- _DATA TO PROCESS_

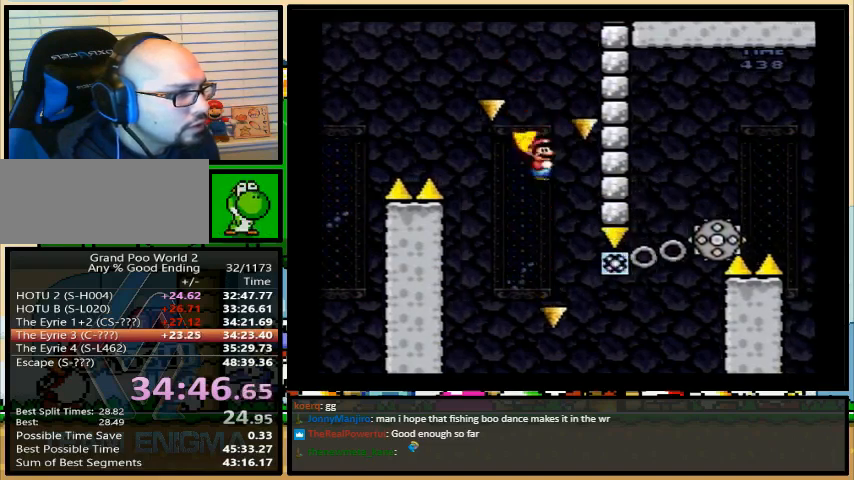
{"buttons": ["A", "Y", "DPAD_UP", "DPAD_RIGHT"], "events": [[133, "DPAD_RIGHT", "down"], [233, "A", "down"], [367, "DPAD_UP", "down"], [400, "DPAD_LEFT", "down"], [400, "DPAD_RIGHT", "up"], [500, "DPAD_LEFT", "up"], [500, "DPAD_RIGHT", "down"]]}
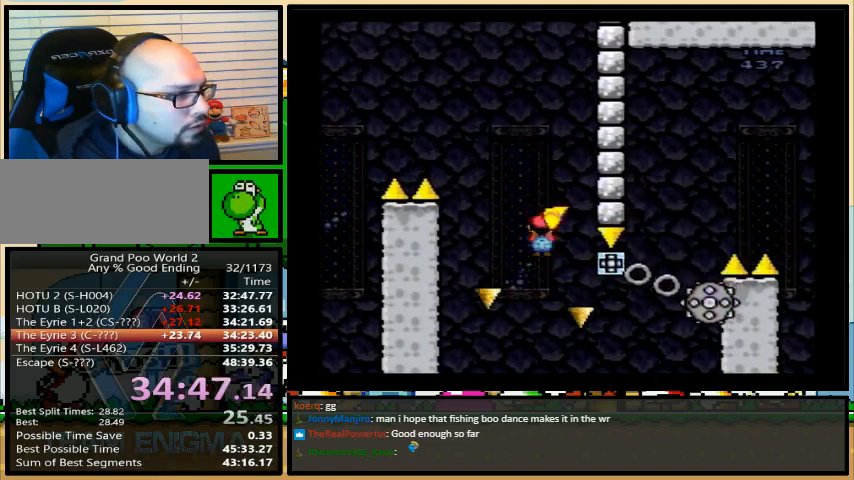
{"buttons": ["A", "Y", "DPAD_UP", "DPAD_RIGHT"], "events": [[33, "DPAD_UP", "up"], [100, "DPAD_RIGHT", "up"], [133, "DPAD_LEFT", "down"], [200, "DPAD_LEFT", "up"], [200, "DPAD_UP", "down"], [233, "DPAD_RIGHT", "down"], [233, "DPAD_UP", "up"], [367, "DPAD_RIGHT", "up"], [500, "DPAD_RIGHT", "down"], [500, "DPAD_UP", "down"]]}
...
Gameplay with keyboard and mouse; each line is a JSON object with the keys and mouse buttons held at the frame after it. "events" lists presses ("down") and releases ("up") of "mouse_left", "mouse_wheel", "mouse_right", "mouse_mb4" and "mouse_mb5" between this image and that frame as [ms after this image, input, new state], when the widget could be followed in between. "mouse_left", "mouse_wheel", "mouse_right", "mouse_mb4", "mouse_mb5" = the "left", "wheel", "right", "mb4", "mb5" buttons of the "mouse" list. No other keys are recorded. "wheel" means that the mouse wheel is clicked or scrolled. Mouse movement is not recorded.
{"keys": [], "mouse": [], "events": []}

- _WHAT YOU HAVE TO DO_
Give a tally of the lines in the listing above that contain the word "keys", and provide nothing beyond the number.

- _WRITTEN RESPONSE_
2